Comissão deve analisar veto às coligações partidárias

O texto proíbe coligações para cargos proporcionais a partir de 2020

Agência Câmarapor ter, 22/08/2017 - 10:35

A comissão especial da Câmara que analisa novas regras sobre coligações partidárias volta a se reunir nesta terça-feira (22) para votar o parecer da relatora, deputada Shéridan (PSDB-RR), à Proposta de Emenda à Constituição 282/16.

O texto proíbe as coligações nas eleições proporcionais (para deputado e vereador) a partir de 2020 e impõe regras, como cláusula de desempenho, para que os partidos tenham acesso ao dinheiro do Fundo Partidário e à propaganda gratuita no rádio e na TV.

Um dos pontos em debate é a possibilidade de flexibilização regional das federações partidárias que, conforme o relatório, devem ter orientação nacional. Isso vai permitir que partidos menores se aliem dentro dos estados para alcançar a cláusula de desempenho e ter acesso a recursos.

Questionada sobre a possível semelhança entre a federação e a coligação partidária, o que tornaria sem efeito as alterações propostas pela PEC, Shéridan explicou que, enquanto a coligação é um arranjo específico para um processo eleitoral, as federações devem ter mesma linha ideológica e permanecer unidos durante todo o mandato.

Segundo Shéridan, o modelo da federação beneficia partidos que não alcançaram a cláusula de desempenho e precisam ter acesso a recursos e tempo de rádio e TV.

A relatora não afastou a possibilidade de adaptar a cláusula de desempenho ao voto majoritário do “distritão”, caso este ponto seja aprovado pelo Plenário da Câmara.

Desempenho 

Pelo substitutivo apresentado pela deputada, a partir das eleições de 2030 somente terão acesso aos recursos do Fundo Partidário as legendas que atingirem 3% dos votos válidos, distribuídos em pelo menos 9 estados, com no mínimo 2% dos votos válidos em cada um deles; ou pelo menos 18 deputados eleitos distribuídos em 9 estados.
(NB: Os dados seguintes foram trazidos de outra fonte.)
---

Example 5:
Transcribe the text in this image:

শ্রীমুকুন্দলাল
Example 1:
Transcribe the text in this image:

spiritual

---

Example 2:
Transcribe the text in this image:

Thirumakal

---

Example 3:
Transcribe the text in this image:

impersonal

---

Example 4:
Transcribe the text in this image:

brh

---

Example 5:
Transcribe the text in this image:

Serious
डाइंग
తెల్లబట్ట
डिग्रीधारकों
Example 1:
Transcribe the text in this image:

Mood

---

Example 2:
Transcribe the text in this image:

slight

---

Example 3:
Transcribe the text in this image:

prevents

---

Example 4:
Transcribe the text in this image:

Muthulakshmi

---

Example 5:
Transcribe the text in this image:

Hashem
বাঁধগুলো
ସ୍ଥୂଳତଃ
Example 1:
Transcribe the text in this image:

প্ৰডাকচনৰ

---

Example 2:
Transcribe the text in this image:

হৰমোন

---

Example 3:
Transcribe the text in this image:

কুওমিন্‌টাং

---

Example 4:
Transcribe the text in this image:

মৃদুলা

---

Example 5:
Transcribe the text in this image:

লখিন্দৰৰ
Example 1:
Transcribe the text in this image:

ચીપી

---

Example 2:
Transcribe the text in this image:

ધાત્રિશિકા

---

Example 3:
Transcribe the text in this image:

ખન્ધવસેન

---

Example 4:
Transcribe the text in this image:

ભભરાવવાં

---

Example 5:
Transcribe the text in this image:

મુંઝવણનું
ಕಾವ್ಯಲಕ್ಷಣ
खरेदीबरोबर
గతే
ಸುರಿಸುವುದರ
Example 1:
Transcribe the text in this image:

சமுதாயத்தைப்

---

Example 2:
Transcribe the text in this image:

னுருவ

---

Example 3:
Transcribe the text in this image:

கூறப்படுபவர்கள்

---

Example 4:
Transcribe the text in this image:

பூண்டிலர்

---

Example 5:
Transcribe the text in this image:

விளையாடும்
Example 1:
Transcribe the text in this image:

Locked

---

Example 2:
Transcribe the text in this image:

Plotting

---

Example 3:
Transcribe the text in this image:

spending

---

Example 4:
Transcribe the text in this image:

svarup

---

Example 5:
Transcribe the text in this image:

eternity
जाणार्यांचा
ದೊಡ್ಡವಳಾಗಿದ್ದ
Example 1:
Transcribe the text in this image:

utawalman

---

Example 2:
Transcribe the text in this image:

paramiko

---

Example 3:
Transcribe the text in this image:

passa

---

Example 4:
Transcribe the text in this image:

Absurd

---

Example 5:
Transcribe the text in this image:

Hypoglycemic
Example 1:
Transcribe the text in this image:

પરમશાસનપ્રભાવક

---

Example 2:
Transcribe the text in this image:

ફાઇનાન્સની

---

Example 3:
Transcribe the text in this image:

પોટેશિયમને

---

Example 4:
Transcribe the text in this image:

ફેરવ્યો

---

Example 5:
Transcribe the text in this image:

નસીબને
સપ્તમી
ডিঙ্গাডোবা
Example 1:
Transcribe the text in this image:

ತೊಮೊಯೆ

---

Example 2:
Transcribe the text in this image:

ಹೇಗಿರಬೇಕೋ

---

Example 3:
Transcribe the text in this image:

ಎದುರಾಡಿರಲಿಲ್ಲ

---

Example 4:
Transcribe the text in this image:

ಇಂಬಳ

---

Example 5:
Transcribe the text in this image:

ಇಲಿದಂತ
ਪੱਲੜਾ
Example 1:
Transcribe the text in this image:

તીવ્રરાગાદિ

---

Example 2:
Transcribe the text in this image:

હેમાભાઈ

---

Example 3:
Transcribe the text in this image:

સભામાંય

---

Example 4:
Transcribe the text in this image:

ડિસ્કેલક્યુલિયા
A relatora alterou a proposta original, dos senadores Ricardo Ferraço (PSDB-ES) e Aécio Neves (PSDB-MG). Pelo texto original, só teria acesso ao fundo e ao tempo de rádio e TV a legenda que, em 2018, garantisse 2% dos votos válidos nas eleições para a Câmara em pelo menos 14 estados, com 2% de votos válidos em cada um deles. A partir de 2020, o corte subiria para 3% dos votos em 14 estados.

O susbtitutivo traz uma transição gradual da aplicação da cláusula de desempenho:

Na legislatura seguinte às eleições de 2018 - 1,5% dos votos válidos, distribuídos em pelo menos 9 estados, com no mínimo 1% de votos válidos em cada um deles; ou pelo menos 9 deputados eleitos distribuídos em 9 estados;

Na legislatura seguinte às eleições de 2022 - 2% dos votos válidos, distribuídos em pelo menos 9 estados, com no mínimo 1% de votos válidos em cada um deles; ou pelo menos 12 deputados eleitos distribuídos em 9 estados; e

Na legislatura seguinte às eleições de 2026 - 2,5% dos votos válidos, distribuídos em pelo menos 9 estados, com no mínimo 1,5% dos votos válidos em cada um deles; ou pelo menos 15 deputados eleitos distribuídos em 9 estados.